On the question whether the District Court had power under section 64a to revise the taxes, it is settled that the power of state officials to determine and levy taxes must yield to the constitutional power of the federal government to establish what it regards as just rules for liquidation in bankruptcy. New Jersey v. Anderson, 203 U.S. 483, 27 S. Ct. 137, 51 L. Ed. 284; Van Huffel v. Harkelrode, 284 U.S. 225, 52 S. Ct. 115, 76 L. Ed. 256, 78 A.L.R. 453. See, too, In re E. C. Fisher Corp. (D.C.) 229 F. 316. We do not doubt the power of Congress to authorize courts of bankruptcy to re-examine claims for state taxes made against bankrupt estates and to allow them only for the amount which appears to be justly due, as is provided in section 64a. But we agree with the district judge that this power is not extended to cases under section 77B until an order of liquidation has been made. The power in question is by no means so essential to reorganization proceedings under that section as to warrant implying it in the face of express statutory provision to the contrary contained in subsection (k), 11 U.S.C.A. § 207 (k). The otherwise broad provisions of subsection (o), 11 U.S.C.A. § 207 (o), are cut down by the words, "and consistent with the provisions thereof"; this subsection cannot be regarded we think as intended to supersede the express language used in subsection (k). Nor can the general provisions in the sentence of subsection (k) which immediately follows that in which the applicable sections of the Bankruptcy Act are precisely specified be regarded as modifying the explicit language of the preceding sentence.

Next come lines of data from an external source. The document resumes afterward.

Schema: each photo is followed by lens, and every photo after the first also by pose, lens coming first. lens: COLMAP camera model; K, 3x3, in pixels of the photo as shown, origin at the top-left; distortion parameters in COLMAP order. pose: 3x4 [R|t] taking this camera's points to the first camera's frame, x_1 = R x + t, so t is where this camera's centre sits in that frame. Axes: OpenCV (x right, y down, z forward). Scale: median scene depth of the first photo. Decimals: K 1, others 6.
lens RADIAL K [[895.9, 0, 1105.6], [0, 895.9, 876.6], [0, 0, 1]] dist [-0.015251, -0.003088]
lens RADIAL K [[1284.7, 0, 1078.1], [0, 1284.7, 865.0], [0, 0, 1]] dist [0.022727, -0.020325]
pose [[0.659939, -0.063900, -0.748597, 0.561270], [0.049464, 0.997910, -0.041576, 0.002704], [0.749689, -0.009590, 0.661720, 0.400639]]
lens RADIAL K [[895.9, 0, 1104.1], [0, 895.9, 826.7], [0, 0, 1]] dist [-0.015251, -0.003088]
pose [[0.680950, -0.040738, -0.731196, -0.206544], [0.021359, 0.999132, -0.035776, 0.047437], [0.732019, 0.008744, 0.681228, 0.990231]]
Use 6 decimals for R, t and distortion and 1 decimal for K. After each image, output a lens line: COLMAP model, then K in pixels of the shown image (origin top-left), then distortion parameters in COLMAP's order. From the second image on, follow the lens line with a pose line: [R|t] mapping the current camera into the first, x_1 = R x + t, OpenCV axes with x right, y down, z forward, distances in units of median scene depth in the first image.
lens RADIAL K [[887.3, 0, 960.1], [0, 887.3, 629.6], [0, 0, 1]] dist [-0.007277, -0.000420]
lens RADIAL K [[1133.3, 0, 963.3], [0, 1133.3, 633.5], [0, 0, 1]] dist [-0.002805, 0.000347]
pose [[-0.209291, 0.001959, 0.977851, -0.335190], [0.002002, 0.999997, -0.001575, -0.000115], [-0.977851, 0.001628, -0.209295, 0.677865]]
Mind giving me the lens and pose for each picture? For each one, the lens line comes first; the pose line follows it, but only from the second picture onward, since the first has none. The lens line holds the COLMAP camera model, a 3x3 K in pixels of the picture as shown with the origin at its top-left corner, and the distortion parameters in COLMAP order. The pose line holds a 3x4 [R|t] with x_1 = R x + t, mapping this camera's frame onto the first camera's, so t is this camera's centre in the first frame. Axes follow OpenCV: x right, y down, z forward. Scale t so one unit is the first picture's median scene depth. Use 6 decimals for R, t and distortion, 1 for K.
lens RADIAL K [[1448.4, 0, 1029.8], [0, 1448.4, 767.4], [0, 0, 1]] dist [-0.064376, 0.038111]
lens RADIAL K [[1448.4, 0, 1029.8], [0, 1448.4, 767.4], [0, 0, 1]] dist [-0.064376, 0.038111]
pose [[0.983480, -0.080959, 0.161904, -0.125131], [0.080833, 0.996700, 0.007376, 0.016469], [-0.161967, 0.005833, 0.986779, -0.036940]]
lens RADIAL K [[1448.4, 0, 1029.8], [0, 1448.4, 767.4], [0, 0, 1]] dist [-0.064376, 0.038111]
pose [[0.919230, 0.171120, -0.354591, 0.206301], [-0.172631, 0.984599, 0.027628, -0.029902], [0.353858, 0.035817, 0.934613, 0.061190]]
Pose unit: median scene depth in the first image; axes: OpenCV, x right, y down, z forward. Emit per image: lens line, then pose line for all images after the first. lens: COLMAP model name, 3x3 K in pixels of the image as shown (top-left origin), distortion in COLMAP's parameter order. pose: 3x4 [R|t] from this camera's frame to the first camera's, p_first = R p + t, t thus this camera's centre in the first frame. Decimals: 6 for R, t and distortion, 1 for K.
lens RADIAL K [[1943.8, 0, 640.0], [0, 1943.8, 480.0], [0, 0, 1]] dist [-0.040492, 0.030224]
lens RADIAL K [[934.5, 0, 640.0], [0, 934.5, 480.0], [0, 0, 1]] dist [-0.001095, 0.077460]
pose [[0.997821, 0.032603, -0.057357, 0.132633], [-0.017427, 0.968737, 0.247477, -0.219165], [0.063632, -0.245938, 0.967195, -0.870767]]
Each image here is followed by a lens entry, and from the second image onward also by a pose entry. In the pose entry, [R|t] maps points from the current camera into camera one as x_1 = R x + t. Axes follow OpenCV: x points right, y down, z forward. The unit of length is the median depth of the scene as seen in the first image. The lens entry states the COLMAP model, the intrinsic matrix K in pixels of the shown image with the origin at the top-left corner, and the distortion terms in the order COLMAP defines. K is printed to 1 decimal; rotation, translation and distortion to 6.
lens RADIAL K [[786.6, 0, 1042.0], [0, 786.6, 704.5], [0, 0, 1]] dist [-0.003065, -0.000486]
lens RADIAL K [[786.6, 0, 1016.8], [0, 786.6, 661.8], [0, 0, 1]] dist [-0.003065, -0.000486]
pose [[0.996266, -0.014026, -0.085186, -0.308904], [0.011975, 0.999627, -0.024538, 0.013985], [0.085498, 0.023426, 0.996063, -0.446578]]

The final question is whether the facts alleged by the petitioner, including those stated in its offer of proof, show prima facie a violation of the Fourteenth Amendment by taking the petitioner's property without due process of law. Under the Massachusetts statutes (General Laws Massachusetts, Terc.Ed.1932), c. 59, §§ 64 and 65, a person aggrieved by the assessment of taxes against his real estate may appeal either to the board of county commissioners for the county in which the land lies or to the state Board of Tax Appeals. If the appeal is taken to the county commissioners, it may be removed by the city or town to the Board of Tax Appeals. The petitioner took no appellate proceedings under this statute with reference to any of the taxes in question; it failed to exhaust its administrative remedies. A substantially similar situation was presented in First National Bank of Greeley v. Board of Com'rs of Weld County, 264 U.S. 450, at page 456, 44 S. Ct. 385, 387, 68 L. Ed. 784, in which it was held that, "Plaintiff not having availed itself of the administrative remedies afforded by the statutes, as construed by the state court, it results that the question whether the tax is vulnerable to the challenge in respect of its validity upon any or all of the grounds set forth is one which we are not called upon to consider." Sutherland, J.

The decree of the District Court is affirmed with costs to the city of Springfield.